Data provided:

------------------------------------------------------------------------

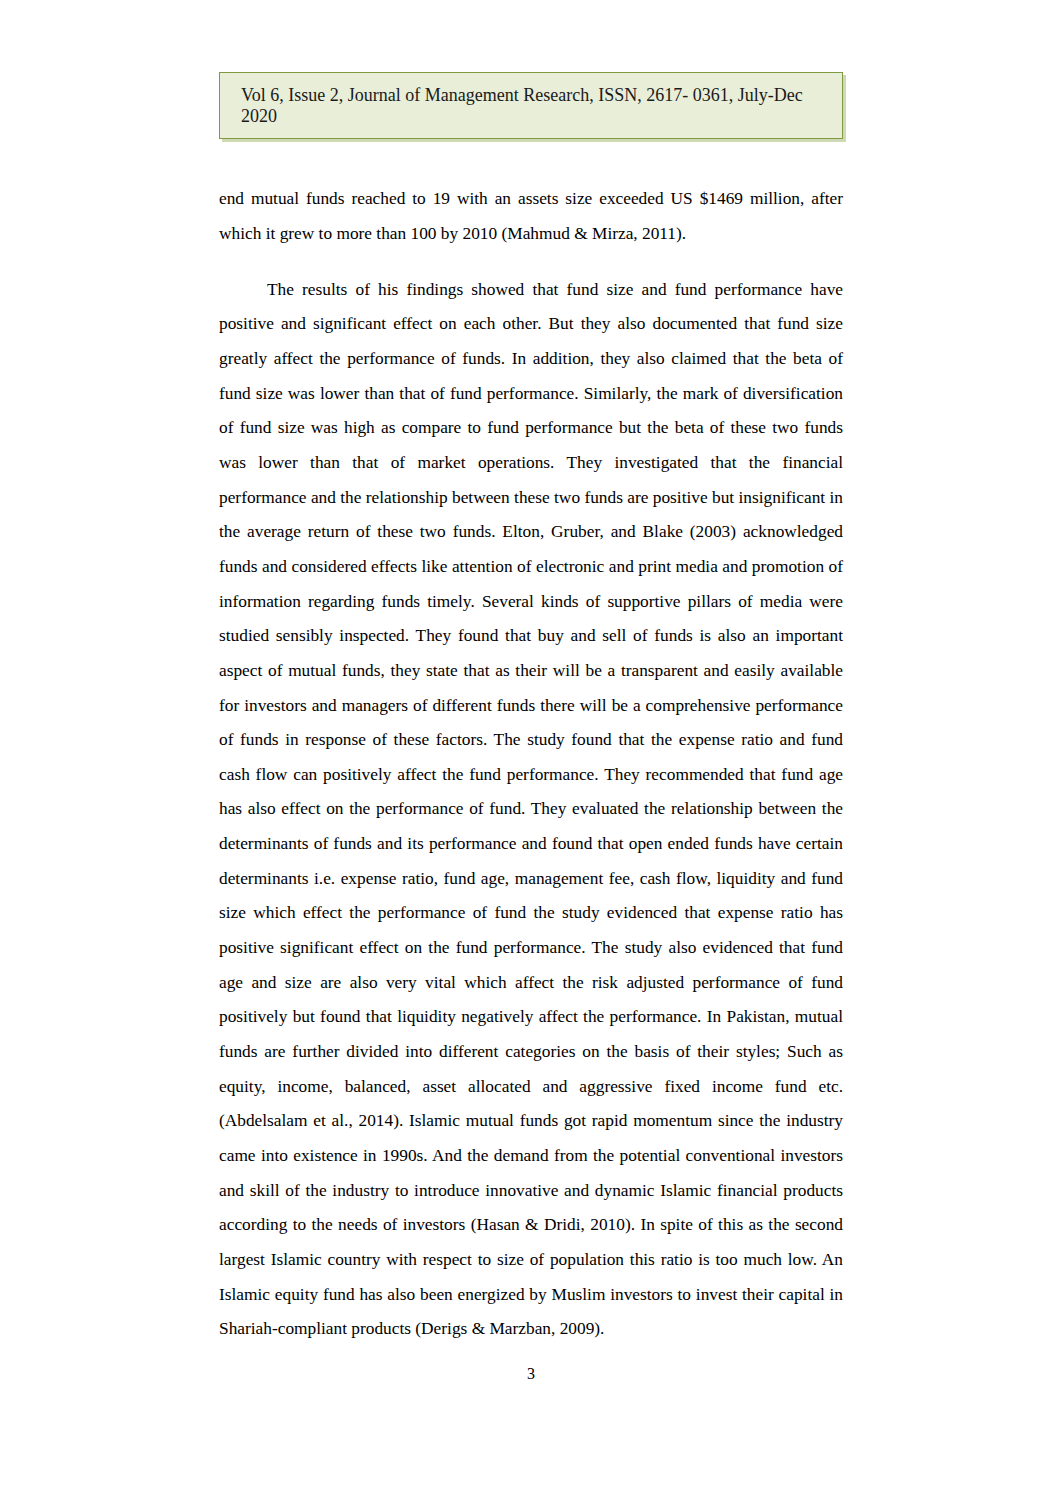Vol 6, Issue 2, Journal of Management Research, ISSN, 2617- 0361, July-Dec 2020
end mutual funds reached to 19 with an assets size exceeded US $1469 million, after which it grew to more than 100 by 2010 (Mahmud & Mirza, 2011).
The results of his findings showed that fund size and fund performance have positive and significant effect on each other. But they also documented that fund size greatly affect the performance of funds. In addition, they also claimed that the beta of fund size was lower than that of fund performance. Similarly, the mark of diversification of fund size was high as compare to fund performance but the beta of these two funds was lower than that of market operations. They investigated that the financial performance and the relationship between these two funds are positive but insignificant in the average return of these two funds. Elton, Gruber, and Blake (2003) acknowledged funds and considered effects like attention of electronic and print media and promotion of information regarding funds timely. Several kinds of supportive pillars of media were studied sensibly inspected. They found that buy and sell of funds is also an important aspect of mutual funds, they state that as their will be a transparent and easily available for investors and managers of different funds there will be a comprehensive performance of funds in response of these factors. The study found that the expense ratio and fund cash flow can positively affect the fund performance. They recommended that fund age has also effect on the performance of fund. They evaluated the relationship between the determinants of funds and its performance and found that open ended funds have certain determinants i.e. expense ratio, fund age, management fee, cash flow, liquidity and fund size which effect the performance of fund the study evidenced that expense ratio has positive significant effect on the fund performance. The study also evidenced that fund age and size are also very vital which affect the risk adjusted performance of fund positively but found that liquidity negatively affect the performance. In Pakistan, mutual funds are further divided into different categories on the basis of their styles; Such as equity, income, balanced, asset allocated and aggressive fixed income fund etc. (Abdelsalam et al., 2014). Islamic mutual funds got rapid momentum since the industry came into existence in 1990s. And the demand from the potential conventional investors and skill of the industry to introduce innovative and dynamic Islamic financial products according to the needs of investors (Hasan & Dridi, 2010). In spite of this as the second largest Islamic country with respect to size of population this ratio is too much low. An Islamic equity fund has also been energized by Muslim investors to invest their capital in Shariah-compliant products (Derigs & Marzban, 2009).
3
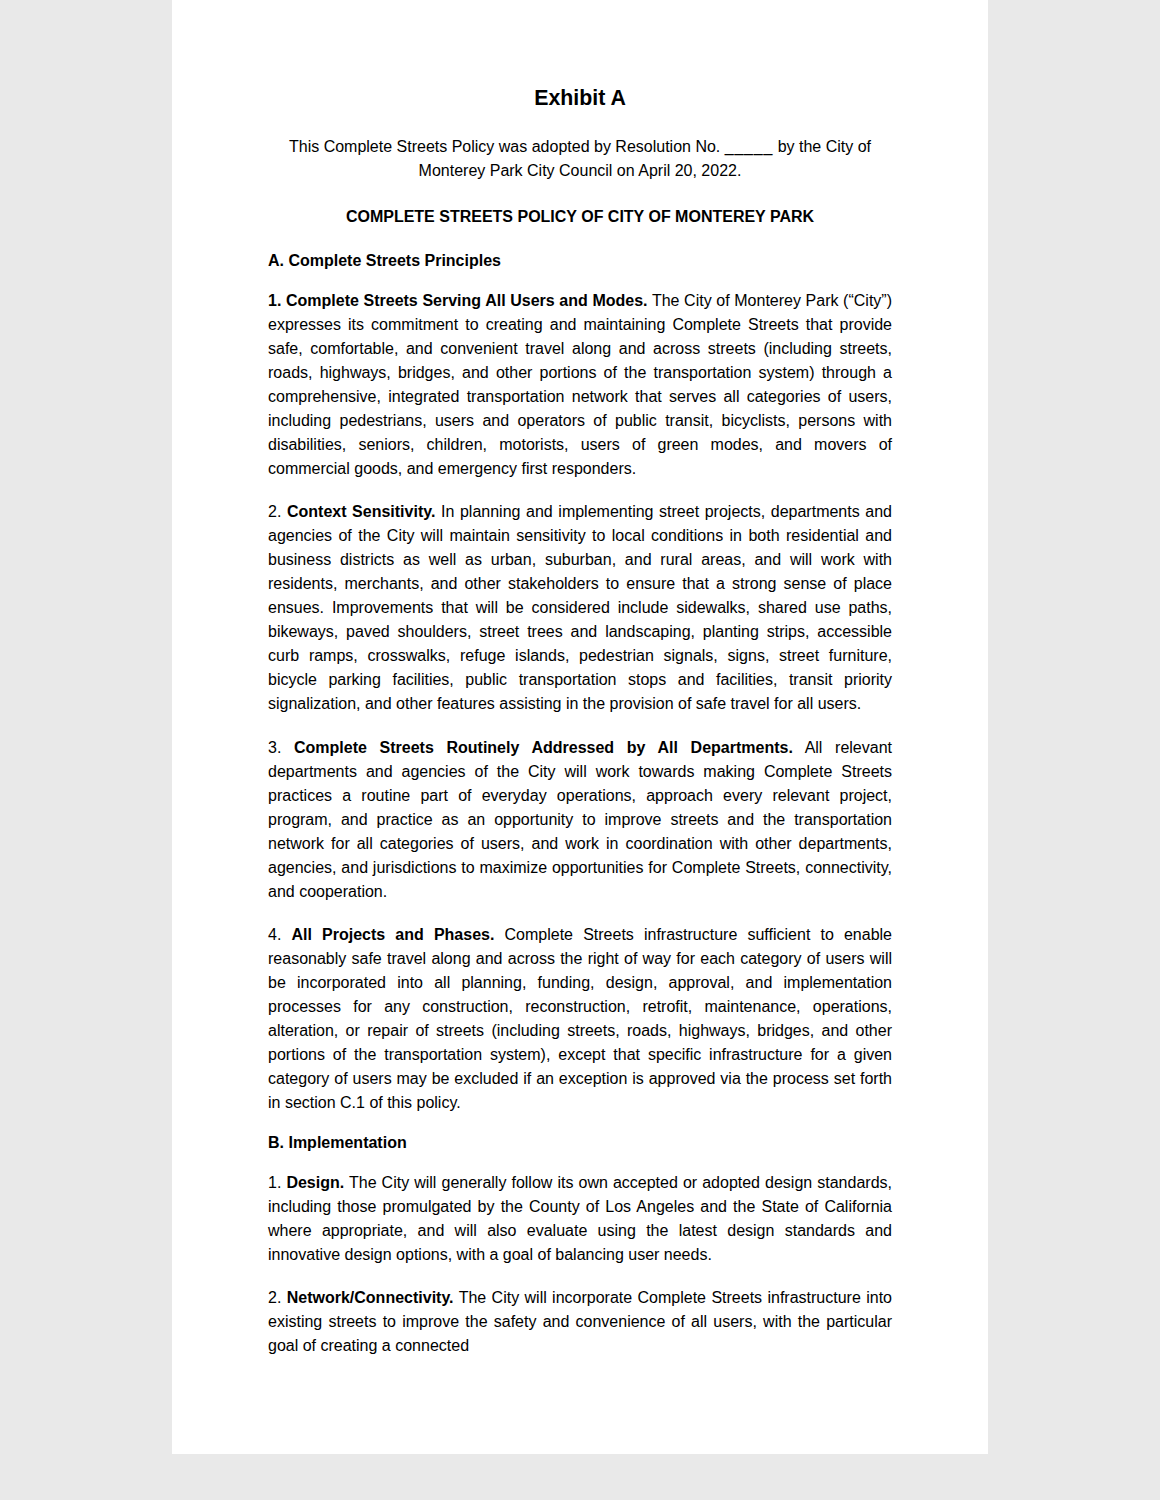Exhibit A
This Complete Streets Policy was adopted by Resolution No. _____ by the City of Monterey Park City Council on April 20, 2022.
COMPLETE STREETS POLICY OF CITY OF MONTEREY PARK
A. Complete Streets Principles
1. Complete Streets Serving All Users and Modes. The City of Monterey Park (“City”) expresses its commitment to creating and maintaining Complete Streets that provide safe, comfortable, and convenient travel along and across streets (including streets, roads, highways, bridges, and other portions of the transportation system) through a comprehensive, integrated transportation network that serves all categories of users, including pedestrians, users and operators of public transit, bicyclists, persons with disabilities, seniors, children, motorists, users of green modes, and movers of commercial goods, and emergency first responders.
2. Context Sensitivity. In planning and implementing street projects, departments and agencies of the City will maintain sensitivity to local conditions in both residential and business districts as well as urban, suburban, and rural areas, and will work with residents, merchants, and other stakeholders to ensure that a strong sense of place ensues. Improvements that will be considered include sidewalks, shared use paths, bikeways, paved shoulders, street trees and landscaping, planting strips, accessible curb ramps, crosswalks, refuge islands, pedestrian signals, signs, street furniture, bicycle parking facilities, public transportation stops and facilities, transit priority signalization, and other features assisting in the provision of safe travel for all users.
3. Complete Streets Routinely Addressed by All Departments. All relevant departments and agencies of the City will work towards making Complete Streets practices a routine part of everyday operations, approach every relevant project, program, and practice as an opportunity to improve streets and the transportation network for all categories of users, and work in coordination with other departments, agencies, and jurisdictions to maximize opportunities for Complete Streets, connectivity, and cooperation.
4. All Projects and Phases. Complete Streets infrastructure sufficient to enable reasonably safe travel along and across the right of way for each category of users will be incorporated into all planning, funding, design, approval, and implementation processes for any construction, reconstruction, retrofit, maintenance, operations, alteration, or repair of streets (including streets, roads, highways, bridges, and other portions of the transportation system), except that specific infrastructure for a given category of users may be excluded if an exception is approved via the process set forth in section C.1 of this policy.
B. Implementation
1. Design. The City will generally follow its own accepted or adopted design standards, including those promulgated by the County of Los Angeles and the State of California where appropriate, and will also evaluate using the latest design standards and innovative design options, with a goal of balancing user needs.
2. Network/Connectivity. The City will incorporate Complete Streets infrastructure into existing streets to improve the safety and convenience of all users, with the particular goal of creating a connected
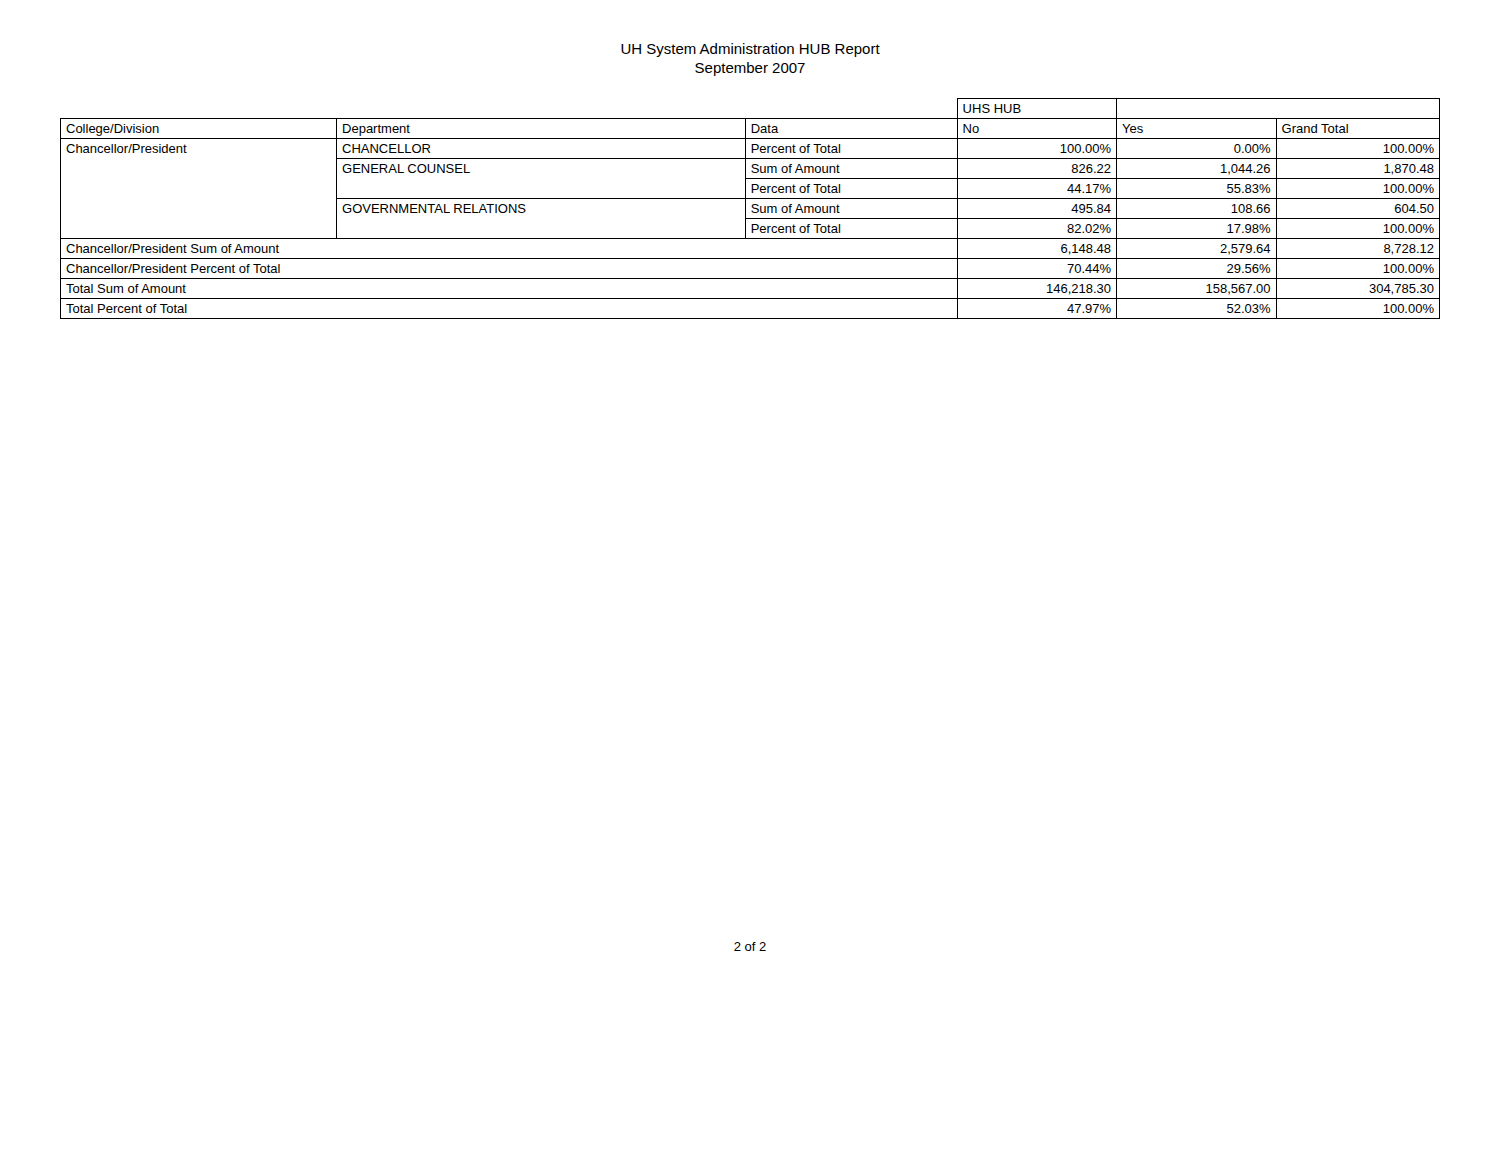UH System Administration HUB Report
September 2007
| | | | UHS HUB | | |
| College/Division | Department | Data | No | Yes | Grand Total |
| Chancellor/President | CHANCELLOR | Percent of Total | 100.00% | 0.00% | 100.00% |
| GENERAL COUNSEL | Sum of Amount | 826.22 | 1,044.26 | 1,870.48 |
| Percent of Total | 44.17% | 55.83% | 100.00% |
| GOVERNMENTAL RELATIONS | Sum of Amount | 495.84 | 108.66 | 604.50 |
| Percent of Total | 82.02% | 17.98% | 100.00% |
| Chancellor/President Sum of Amount | 6,148.48 | 2,579.64 | 8,728.12 |
| Chancellor/President Percent of Total | 70.44% | 29.56% | 100.00% |
| Total Sum of Amount | 146,218.30 | 158,567.00 | 304,785.30 |
| Total Percent of Total | 47.97% | 52.03% | 100.00% |
2 of 2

------------------------------------------------------------------------

Write out every line from the entries where "goal" appears.

Answer to the exercise:
1. Design. The City will generally follow its own accepted or adopted design standards, including those promulgated by the County of Los Angeles and the State of California where appropriate, and will also evaluate using the latest design standards and innovative design options, with a goal of balancing user needs.
2. Network/Connectivity. The City will incorporate Complete Streets infrastructure into existing streets to improve the safety and convenience of all users, with the particular goal of creating a connected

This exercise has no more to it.